## § Greedy Coin change: proof by probing

• Let O* be optimal solution for this coin set. I'll write copies x [coinval$] notationally. • O* will convert 5x[1$] → 1x[5$] , because it's better to use less coins. • O* will convert 2x[5$] → 1x[10$] • O* will convert 2x[10$] → 1x[20$] • O* will convert 5x[20$] → 1x[100$] • So we summarize: O* can have at most: 4x[1$], 1x[5$], 1x[10$], 4x[20$]. If it has more than these, it can convert to one copy of a larger coin, losing optimality. #### § Optimal takes as many 100$ as greedy.
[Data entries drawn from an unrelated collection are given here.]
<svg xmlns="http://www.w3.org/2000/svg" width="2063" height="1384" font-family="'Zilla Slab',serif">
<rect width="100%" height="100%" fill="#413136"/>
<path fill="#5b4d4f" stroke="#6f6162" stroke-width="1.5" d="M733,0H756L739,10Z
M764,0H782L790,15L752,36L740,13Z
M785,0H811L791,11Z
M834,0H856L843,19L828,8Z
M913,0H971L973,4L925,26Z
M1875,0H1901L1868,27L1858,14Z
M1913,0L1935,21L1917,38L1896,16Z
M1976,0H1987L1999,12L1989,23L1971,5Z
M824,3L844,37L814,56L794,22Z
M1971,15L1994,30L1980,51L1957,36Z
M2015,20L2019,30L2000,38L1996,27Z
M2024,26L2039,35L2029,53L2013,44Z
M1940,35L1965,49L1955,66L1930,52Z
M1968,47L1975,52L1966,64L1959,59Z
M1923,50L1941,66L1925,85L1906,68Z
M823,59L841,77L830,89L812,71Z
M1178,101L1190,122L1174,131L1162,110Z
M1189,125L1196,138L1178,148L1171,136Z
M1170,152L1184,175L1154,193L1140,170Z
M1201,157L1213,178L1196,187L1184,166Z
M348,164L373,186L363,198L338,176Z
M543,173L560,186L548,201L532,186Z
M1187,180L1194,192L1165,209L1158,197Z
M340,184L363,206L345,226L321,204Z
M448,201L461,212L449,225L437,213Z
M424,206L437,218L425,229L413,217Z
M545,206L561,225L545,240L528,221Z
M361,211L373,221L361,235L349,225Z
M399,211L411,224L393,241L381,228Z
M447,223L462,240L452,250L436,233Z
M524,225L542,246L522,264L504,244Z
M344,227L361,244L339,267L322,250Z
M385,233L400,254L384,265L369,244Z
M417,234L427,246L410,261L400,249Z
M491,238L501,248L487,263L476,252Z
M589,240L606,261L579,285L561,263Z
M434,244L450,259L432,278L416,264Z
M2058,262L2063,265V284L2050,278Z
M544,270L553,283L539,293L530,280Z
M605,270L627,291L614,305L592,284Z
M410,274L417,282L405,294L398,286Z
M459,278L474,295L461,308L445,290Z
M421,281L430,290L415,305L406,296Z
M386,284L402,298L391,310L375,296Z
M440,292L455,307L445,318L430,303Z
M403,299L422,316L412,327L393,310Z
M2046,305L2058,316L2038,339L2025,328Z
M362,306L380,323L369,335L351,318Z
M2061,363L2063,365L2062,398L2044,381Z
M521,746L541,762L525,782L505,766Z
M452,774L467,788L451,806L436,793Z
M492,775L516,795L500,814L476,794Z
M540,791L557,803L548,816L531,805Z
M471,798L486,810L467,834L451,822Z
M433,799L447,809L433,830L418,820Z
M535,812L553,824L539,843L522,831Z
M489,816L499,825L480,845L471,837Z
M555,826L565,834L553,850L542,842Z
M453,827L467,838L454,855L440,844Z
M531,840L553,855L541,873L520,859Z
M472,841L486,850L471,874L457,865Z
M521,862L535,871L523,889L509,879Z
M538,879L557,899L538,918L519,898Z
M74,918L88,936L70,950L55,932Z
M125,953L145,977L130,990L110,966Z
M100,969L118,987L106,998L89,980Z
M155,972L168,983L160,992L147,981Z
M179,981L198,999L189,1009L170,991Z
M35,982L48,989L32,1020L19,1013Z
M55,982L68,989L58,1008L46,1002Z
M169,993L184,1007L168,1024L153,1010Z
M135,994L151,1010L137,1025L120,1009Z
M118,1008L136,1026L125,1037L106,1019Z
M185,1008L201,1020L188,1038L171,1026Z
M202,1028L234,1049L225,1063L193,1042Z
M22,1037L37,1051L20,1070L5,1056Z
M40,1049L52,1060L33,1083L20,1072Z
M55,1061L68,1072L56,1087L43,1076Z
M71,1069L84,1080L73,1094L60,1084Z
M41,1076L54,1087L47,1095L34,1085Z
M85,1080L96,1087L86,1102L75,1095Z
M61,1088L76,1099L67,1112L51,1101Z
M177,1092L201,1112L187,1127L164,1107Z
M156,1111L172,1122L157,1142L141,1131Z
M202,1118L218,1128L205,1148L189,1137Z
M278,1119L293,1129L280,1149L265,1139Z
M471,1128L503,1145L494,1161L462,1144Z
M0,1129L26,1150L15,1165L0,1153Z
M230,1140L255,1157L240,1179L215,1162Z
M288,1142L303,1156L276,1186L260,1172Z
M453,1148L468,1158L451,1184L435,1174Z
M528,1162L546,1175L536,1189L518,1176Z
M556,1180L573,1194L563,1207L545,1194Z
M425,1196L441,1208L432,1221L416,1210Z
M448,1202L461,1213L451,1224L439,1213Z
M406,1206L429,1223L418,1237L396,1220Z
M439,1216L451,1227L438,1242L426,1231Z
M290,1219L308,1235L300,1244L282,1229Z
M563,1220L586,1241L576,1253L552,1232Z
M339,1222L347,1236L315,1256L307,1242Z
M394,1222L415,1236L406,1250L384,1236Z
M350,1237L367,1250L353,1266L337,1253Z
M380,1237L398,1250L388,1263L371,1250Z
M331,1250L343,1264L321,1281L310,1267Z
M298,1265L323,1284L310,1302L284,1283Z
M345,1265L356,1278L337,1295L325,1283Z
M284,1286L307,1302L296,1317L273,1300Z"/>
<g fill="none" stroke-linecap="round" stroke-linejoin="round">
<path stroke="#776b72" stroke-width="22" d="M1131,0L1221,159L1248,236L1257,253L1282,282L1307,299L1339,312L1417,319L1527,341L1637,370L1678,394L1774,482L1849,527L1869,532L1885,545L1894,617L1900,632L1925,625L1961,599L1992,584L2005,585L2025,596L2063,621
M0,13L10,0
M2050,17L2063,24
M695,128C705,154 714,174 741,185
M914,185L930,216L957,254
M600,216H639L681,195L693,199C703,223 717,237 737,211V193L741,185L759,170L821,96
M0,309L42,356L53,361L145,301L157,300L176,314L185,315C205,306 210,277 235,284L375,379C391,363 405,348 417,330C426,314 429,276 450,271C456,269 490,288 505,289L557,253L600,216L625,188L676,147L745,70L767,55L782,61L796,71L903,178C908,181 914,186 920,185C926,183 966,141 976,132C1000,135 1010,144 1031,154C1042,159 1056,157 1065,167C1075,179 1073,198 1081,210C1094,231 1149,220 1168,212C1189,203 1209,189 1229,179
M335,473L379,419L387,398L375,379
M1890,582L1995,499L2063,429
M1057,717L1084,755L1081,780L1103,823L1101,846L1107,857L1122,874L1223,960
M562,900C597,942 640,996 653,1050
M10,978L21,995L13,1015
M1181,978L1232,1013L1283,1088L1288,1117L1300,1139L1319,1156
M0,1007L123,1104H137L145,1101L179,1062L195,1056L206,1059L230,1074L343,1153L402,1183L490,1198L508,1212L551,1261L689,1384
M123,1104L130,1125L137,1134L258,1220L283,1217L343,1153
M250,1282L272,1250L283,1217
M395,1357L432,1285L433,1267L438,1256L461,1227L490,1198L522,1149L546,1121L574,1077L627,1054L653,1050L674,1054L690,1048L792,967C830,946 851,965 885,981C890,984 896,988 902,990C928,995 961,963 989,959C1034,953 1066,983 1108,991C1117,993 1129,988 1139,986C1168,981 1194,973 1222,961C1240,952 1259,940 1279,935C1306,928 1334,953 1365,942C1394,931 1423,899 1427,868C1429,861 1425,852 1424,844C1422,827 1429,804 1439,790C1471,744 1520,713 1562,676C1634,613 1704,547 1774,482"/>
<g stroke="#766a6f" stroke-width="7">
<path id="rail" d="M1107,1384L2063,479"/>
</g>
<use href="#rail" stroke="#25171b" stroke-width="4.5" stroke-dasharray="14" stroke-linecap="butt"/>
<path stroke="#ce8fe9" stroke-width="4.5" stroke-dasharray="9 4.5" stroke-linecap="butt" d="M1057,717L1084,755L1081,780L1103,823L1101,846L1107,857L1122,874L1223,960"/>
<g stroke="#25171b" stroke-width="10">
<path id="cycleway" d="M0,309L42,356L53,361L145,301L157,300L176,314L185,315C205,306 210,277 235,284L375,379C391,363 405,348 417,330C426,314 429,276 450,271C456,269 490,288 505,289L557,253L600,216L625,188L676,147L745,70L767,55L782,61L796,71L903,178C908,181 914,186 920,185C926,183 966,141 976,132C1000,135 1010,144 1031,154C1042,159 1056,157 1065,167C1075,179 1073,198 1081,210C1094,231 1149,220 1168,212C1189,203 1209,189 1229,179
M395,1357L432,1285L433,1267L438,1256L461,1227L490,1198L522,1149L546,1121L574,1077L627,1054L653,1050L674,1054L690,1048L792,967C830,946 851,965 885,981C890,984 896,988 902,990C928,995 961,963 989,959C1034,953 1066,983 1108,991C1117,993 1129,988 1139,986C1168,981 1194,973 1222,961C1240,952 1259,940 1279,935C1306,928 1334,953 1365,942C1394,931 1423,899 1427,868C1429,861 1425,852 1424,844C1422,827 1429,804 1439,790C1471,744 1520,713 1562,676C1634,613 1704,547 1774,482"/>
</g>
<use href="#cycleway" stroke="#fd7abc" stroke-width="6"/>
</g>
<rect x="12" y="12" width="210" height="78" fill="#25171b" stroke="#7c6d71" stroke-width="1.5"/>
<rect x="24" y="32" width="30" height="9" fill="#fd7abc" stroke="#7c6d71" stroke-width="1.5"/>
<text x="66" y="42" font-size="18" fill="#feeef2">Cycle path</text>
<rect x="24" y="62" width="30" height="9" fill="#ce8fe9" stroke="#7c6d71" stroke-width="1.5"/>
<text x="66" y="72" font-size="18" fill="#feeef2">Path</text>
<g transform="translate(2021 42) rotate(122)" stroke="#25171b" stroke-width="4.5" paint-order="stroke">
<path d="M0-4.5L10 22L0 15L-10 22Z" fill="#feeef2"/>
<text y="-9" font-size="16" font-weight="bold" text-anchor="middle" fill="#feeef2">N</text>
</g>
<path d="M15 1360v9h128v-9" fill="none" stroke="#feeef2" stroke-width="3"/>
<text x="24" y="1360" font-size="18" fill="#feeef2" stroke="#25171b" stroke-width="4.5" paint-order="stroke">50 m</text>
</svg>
• Recall: G (the greedy solution) takes as many 100, 10, 5, 1 as possible, starting from 100, working its way down to 1.
• Let G[100$] be the number of copies of the 100$ coin the greedy solution uses to represent n.
• Claim: O[100$] >= G[100$]. Since O is optimal, it won't take more than greedy since that's wasteful, so as a Corollary O[100$] = G[100$].
• Suppose for contradiction that O[100$] < G[100$]. Then there is a 100$ to be made up by O, which G fulfils by using a [100$] coin.
• We know by probing that if we stick to coins less than [100$], O can have at most 4x[20$] + 1x[10$] + 1x[5$] + 4x[1$] coins. • See that we can't add any more of [1$], [5$], [10$], [20$]. For example, suppose we try and use another [1$] coin. This means we have 4x[20$] + 1x[10$] + 1x[5$] + 5x[1$]. From probing, we know we should change 5x[1$] → 1x[5$]. This changes the sum to 4x[20$] + 1x[10$] + 2x[5$]. From probing, we know 2x[5$] → 1x[10$]. The sum becomes 4x[20$] + 2x[10$]. Again from probing, we know to be optimal and use less coins, we should change 2x[10$] → 1x[20$]. This makes the sum 5x[20$]. This too should be changed to 1x[100$], a fact we learnt from probing. But this contradicts the assumption that we want to use only coins smaller than [100$]. So if we are using coins smaller than [100$], the maximum value we can represent is given by 4x[20$] + 1x[10$] + 1x[5$] + 4x[1$] . • The maximum value 4x[20$] + 1x[10$] + 1x[5$] + 4x[1$] adds up to 99$, which is one shy of 100$. So, it is impossible for us to represent a value of a 100 dollars using coins of value less than [100$] in an optimal fashion . Thus, O[100$] = G[100$], as it is best to take as many coins as possible.
• Repeat the argument for smaller denominations.